TEXT SECTION:
***

From e445000ba10e9dc8c3cf55c686a9469658cf36c5 Mon Sep 17 00:00:00 2001
From: allenphilipj <allenphilipj@users.noreply.github.com>
Date: Thu, 4 Jun 2026 11:52:35 +0100
Subject: [PATCH] Fix GroupedLinear FP8 graph weight update flag

Signed-off-by: allenphilipj <allenphilipj@users.noreply.github.com>
---
 transformer_engine/pytorch/module/grouped_linear.py | 11 ++++++++++-
 1 file changed, 10 insertions(+), 1 deletion(-)

diff --git a/transformer_engine/pytorch/module/grouped_linear.py b/transformer_engine/pytorch/module/grouped_linear.py
index 15ec3fe322..c1d45511df 100644
--- a/transformer_engine/pytorch/module/grouped_linear.py
+++ b/transformer_engine/pytorch/module/grouped_linear.py
@@ -1696,6 +1696,15 @@ def forward(
                 f"does not match number of GEMMs ({num_gemms})."
             )
 
+        if FP8GlobalStateManager.fp8_graph_capturing():
+            skip_fp8_weight_update = (
+                FP8GlobalStateManager.quantization_state.skip_fp8_weight_update_tensor
+            )
+        else:
+            skip_fp8_weight_update = None
+        if skip_fp8_weight_update is not None:
+            is_first_microbatch = False
+
         # Preprocess input tensor
         if isinstance(inp, QuantizedTensorStorage):
             raise TypeError("GroupedLinear doesn't support input tensor in FP8.")
@@ -1754,7 +1763,7 @@ def forward(
                 is_grad_enabled,
                 weight_workspaces,
                 cache_weight,
-                None,  # skip_fp8_weight_update
+                skip_fp8_weight_update,
                 self.save_original_input,
                 debug,
             )

***

WHAT YOU SHOULD DO:
Reproduce the portion of the patch between "From e445000ba10e9dc8c3cf55c686a9469658cf36c5 Mon" and "insertions(+), 1 deletion(-)", inclusive.

***

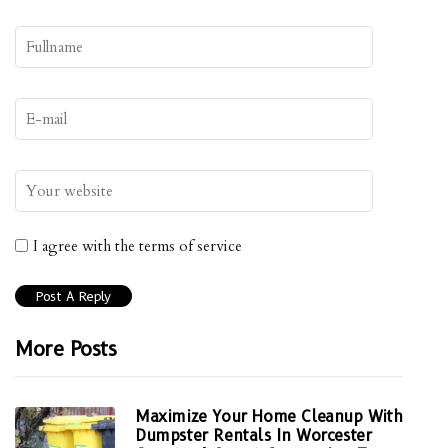
I agree with the terms of service
More Posts
Maximize Your Home Cleanup With
Dumpster Rentals In Worcester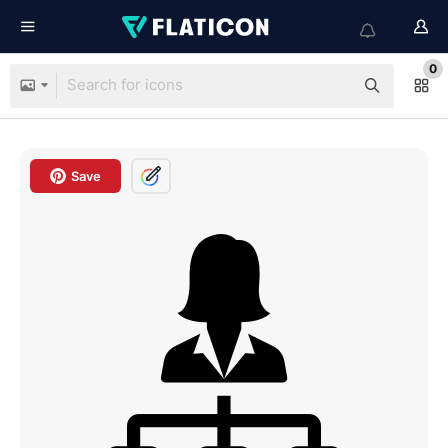
0
Save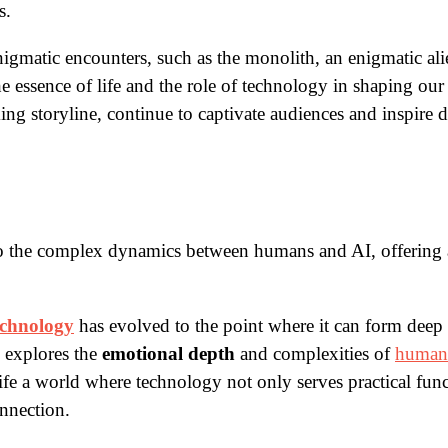
s.
igmatic encounters, such as the monolith, an enigmatic alien
e essence of life and the role of technology in shaping our
ing storyline, continue to captivate audiences and inspire 
to the complex dynamics between humans and AI, offering 
echnology
has evolved to the point where it can form dee
e explores the
emotional depth
and complexities of
human-
life a world where technology not only serves practical fun
onnection.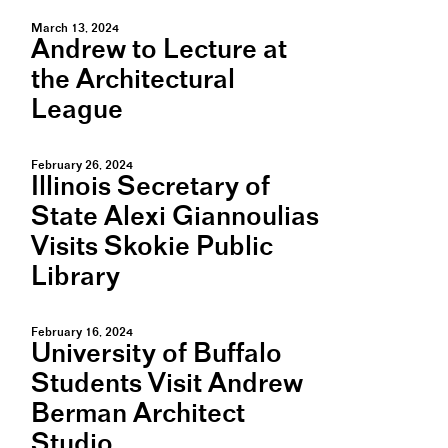
March 13, 2024
Andrew to Lecture at
the Architectural
League
February 26, 2024
Illinois Secretary of
State Alexi Giannoulias
Visits Skokie Public
Library
February 16, 2024
University of Buffalo
Students Visit Andrew
Berman Architect
Studio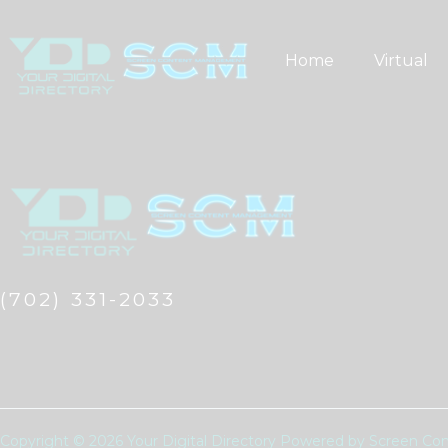
Skip
to
Home
Virtual
content
(702) 331-2033
Copyright © 2026 Your Digital Directory Powered by Screen 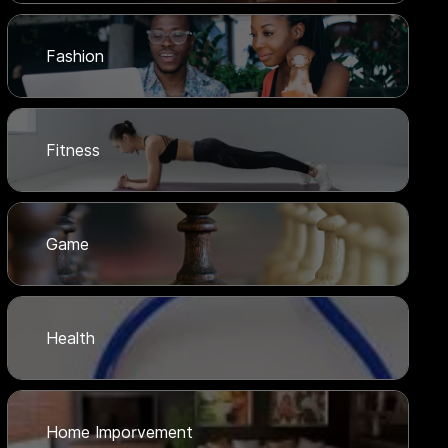
Fashion
Fitness
Game
Health
Home Imporvement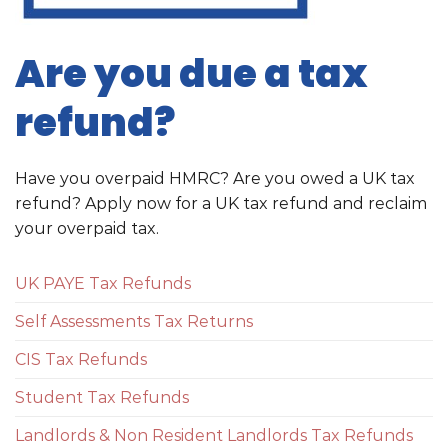
Are you due a tax
refund?
Have you overpaid HMRC? Are you owed a UK tax
refund? Apply now for a UK tax refund and reclaim
your overpaid tax.
UK PAYE Tax Refunds
Self Assessments Tax Returns
CIS Tax Refunds
Student Tax Refunds
Landlords & Non Resident Landlords Tax Refunds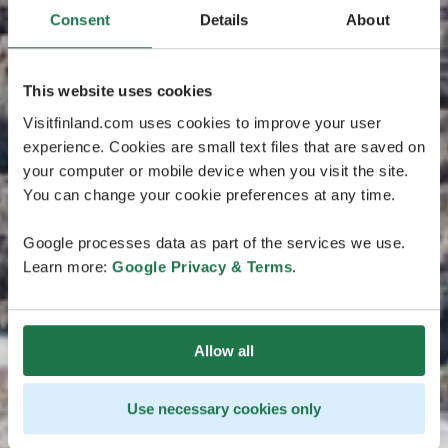
Consent
Details
About
This website uses cookies
Visitfinland.com uses cookies to improve your user
experience. Cookies are small text files that are saved on
your computer or mobile device when you visit the site.
You can change your cookie preferences at any time.
Google processes data as part of the services we use.
Learn more:
Google Privacy & Terms
.
Allow all
Use necessary cookies only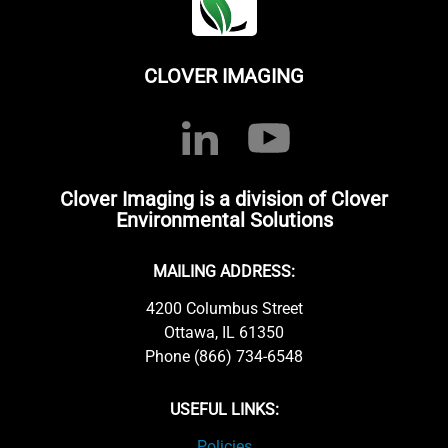
CLOVER IMAGING
Clover Imaging is a division of Clover
Environmental Solutions
MAILING ADDRESS:
4200 Columbus Street
Ottawa, IL 61350
Phone (866) 734-6548
USEFUL LINKS:
Policies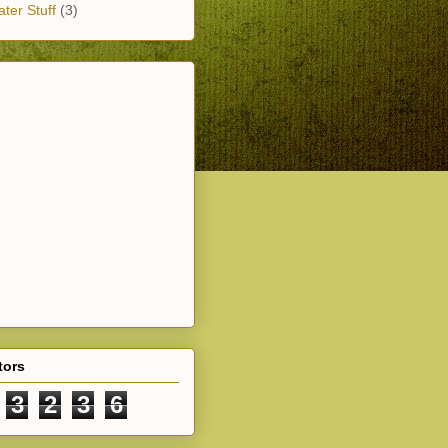
ter Stuff
(3)
tors
3
2
3
6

***

EXERCISE RESPONSE:
From e445000ba10e9dc8c3cf55c686a9469658cf36c5 Mon Sep 17 00:00:00 2001
From: allenphilipj <allenphilipj@users.noreply.github.com>
Date: Thu, 4 Jun 2026 11:52:35 +0100
Subject: [PATCH] Fix GroupedLinear FP8 graph weight update flag

Signed-off-by: allenphilipj <allenphilipj@users.noreply.github.com>
---
 transformer_engine/pytorch/module/grouped_linear.py | 11 ++++++++++-
 1 file changed, 10 insertions(+), 1 deletion(-)